Il giorno 24, a Quartirolo di Carpi, gli squadristi seminavano il panico durante una festa giovanile, irrompendo in una sala da ballo e percuotendo i presenti. Un quindicenne del luogo, in quell’occasione, perdeva la vita sotto i colpi fascisti, mentre 4 ragazzi fra i 14 e i 16 anni riportavano gravi ferite per le percosse.
Quasi sempre impunite, le violenze fasciste trovavano una sponda nel sostegno delle forze dell’ordine.

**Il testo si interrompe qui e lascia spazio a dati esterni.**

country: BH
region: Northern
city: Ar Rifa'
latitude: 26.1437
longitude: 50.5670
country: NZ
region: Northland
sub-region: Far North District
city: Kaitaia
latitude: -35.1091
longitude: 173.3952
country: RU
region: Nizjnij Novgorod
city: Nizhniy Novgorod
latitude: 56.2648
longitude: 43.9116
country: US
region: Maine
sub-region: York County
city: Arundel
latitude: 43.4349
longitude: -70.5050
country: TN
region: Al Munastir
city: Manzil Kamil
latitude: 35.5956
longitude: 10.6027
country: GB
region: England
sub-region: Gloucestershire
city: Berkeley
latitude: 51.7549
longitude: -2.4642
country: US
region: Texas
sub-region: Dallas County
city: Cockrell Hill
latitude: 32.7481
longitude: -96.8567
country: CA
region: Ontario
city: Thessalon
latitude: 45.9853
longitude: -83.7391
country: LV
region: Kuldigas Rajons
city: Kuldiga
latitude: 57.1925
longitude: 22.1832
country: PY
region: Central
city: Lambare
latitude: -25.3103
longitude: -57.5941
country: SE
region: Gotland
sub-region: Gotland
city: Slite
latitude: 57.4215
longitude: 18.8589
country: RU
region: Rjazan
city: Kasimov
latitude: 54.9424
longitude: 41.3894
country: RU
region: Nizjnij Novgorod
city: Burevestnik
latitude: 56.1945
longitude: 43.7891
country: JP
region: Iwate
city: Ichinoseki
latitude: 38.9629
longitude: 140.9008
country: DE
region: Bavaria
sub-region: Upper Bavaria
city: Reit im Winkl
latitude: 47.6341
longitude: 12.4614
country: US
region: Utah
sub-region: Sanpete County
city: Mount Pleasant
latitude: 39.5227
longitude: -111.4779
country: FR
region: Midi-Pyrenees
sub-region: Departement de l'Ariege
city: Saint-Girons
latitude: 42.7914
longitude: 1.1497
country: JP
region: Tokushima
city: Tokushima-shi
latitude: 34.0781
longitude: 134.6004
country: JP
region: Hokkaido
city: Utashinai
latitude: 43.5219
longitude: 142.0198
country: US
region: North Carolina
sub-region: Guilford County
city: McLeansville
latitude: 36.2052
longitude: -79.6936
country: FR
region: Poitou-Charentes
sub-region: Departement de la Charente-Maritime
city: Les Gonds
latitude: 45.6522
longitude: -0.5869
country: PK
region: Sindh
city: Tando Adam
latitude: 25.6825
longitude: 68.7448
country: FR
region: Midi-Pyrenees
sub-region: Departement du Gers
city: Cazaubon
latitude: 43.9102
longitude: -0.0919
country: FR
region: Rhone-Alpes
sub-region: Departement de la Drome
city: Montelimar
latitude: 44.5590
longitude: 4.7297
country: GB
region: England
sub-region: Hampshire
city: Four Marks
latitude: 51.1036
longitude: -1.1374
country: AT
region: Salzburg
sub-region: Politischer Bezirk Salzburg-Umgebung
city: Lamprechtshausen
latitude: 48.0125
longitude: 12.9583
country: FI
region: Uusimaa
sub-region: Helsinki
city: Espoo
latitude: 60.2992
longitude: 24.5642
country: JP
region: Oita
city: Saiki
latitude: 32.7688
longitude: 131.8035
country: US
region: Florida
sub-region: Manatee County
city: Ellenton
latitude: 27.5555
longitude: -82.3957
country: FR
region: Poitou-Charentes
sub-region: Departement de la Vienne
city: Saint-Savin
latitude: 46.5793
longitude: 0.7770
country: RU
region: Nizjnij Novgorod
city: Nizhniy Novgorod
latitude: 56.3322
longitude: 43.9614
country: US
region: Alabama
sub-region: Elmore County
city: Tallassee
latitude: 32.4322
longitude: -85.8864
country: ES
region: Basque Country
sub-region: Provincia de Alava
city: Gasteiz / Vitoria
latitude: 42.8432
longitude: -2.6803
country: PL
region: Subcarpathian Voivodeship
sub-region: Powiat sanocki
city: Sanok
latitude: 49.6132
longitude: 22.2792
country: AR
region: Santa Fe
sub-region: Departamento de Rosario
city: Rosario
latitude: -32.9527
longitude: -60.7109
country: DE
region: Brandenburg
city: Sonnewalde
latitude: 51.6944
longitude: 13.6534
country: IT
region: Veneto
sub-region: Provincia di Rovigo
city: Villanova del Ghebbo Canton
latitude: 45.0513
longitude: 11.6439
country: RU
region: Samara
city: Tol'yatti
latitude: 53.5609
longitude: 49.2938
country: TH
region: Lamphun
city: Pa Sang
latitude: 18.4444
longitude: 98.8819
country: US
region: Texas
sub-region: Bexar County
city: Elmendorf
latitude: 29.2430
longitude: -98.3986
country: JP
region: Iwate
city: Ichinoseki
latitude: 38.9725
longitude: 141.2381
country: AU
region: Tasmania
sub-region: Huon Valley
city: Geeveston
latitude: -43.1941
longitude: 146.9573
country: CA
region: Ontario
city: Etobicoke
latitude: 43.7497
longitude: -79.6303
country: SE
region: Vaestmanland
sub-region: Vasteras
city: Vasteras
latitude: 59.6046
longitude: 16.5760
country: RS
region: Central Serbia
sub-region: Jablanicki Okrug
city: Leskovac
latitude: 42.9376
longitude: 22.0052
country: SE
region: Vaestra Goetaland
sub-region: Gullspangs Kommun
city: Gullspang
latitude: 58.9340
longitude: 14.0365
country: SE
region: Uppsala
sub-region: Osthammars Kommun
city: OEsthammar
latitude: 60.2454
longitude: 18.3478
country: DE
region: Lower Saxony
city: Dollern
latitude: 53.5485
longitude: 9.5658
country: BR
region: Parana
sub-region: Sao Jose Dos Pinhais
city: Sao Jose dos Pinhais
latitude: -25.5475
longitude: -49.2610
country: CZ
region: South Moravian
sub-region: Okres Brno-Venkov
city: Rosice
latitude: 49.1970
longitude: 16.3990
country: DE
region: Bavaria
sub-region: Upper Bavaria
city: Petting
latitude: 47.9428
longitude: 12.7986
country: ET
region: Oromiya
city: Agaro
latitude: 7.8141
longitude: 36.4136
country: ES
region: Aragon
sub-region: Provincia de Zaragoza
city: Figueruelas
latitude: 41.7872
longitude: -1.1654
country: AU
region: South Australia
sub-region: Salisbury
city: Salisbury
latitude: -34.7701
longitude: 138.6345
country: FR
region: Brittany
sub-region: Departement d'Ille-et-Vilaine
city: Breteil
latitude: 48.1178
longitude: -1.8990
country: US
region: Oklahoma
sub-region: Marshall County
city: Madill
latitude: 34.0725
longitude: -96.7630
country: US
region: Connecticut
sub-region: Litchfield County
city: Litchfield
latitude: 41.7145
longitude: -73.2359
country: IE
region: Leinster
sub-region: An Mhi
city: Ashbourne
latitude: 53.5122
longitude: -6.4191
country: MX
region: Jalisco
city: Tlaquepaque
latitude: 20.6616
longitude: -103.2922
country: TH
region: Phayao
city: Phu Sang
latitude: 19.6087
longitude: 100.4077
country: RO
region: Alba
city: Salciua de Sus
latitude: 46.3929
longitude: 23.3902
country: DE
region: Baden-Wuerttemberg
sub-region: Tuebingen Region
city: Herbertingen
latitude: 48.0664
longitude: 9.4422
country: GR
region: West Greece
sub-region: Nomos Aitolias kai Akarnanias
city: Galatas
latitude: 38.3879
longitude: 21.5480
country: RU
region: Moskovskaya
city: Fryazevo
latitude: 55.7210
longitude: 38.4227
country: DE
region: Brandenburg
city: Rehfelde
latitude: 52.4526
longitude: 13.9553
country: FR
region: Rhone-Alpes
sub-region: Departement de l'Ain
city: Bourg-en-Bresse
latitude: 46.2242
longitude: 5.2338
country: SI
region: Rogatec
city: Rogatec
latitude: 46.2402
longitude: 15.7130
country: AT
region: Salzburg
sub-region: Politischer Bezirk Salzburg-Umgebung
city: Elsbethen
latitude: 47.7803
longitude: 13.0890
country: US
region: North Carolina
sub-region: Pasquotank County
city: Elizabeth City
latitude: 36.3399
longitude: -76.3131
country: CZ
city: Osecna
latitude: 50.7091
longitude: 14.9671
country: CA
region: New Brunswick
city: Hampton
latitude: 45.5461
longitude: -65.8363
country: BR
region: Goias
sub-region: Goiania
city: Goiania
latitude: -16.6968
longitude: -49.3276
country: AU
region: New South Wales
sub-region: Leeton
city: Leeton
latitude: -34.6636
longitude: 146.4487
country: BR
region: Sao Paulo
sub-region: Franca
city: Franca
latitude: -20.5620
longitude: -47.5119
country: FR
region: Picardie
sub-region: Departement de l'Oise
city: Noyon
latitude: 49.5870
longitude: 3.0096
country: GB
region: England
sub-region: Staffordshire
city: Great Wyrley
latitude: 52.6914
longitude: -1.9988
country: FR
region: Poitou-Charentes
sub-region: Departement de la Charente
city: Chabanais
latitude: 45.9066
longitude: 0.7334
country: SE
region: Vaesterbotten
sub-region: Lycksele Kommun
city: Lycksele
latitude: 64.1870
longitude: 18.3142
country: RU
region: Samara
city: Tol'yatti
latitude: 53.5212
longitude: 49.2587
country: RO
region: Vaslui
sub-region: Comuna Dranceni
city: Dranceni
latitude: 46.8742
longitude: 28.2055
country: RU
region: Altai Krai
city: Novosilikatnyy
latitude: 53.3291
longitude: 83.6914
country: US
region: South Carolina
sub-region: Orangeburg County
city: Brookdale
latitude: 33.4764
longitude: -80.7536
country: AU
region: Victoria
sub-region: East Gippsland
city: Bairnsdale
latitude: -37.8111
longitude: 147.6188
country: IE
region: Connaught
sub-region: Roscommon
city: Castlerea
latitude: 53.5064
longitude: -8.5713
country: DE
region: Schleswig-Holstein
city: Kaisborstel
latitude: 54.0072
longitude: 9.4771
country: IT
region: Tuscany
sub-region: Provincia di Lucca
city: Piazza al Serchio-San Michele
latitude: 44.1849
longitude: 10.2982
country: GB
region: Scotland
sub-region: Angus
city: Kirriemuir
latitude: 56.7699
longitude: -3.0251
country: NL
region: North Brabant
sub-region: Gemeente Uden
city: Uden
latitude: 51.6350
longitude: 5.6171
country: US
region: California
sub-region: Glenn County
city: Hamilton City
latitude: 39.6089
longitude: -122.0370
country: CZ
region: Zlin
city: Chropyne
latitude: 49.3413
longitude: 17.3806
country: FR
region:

Nonostante degli episodi di resistenza da parte dei carabinieri – che uccidevano ad esempio il segretario politico di un fascio mantovano colpevole di non essersi fermato all’alt mentre si trovava a bordo di un camion – spesso l’uso della forza da parte degli squadristi andava a braccetto con quella dell’Arma – e viceversa.
Il giorno 25, due carabinieri venivano alle mani con un diciottenne di Pergola, in provincia di Pesaro. Il giovane, figlio di un oste socialista, reagiva sfoderando il fucile e ferendo mortalmente un militare. Il commilitone, da parte sua, apriva il fuoco contro il padre del ragazzo, intervenuto per sedare gli animi. L’episodio provocava a quel punto la reazione fascista, che già l’indomani occupava il paese grazie all’afflusso corposo di camicie nere del Perugino e dell’Anconetano.
Un ultimo episodio merita infine d’essere raccontato, a testimonianza della varietà presente anche nel mondo squadristico e della complessità di quegli anni. Il giorno 8 giugno, il prefetto di Venezia scioglieva d’imperio la struttura parallela di “azione antisovversiva” dei Cavalieri della Morte. L’organizzazione, fondata dal fascista dissidente Gino Covre, cacciato dal fascio per disonestà, era stata al centro in quei giorni di scontri con le guardie regie, in cui aveva perso la vita uno di loro. Trafugata la salma dal cimitero cittadino, il cadavere veniva esposto avvolto in un tricolore nella sede del movimento.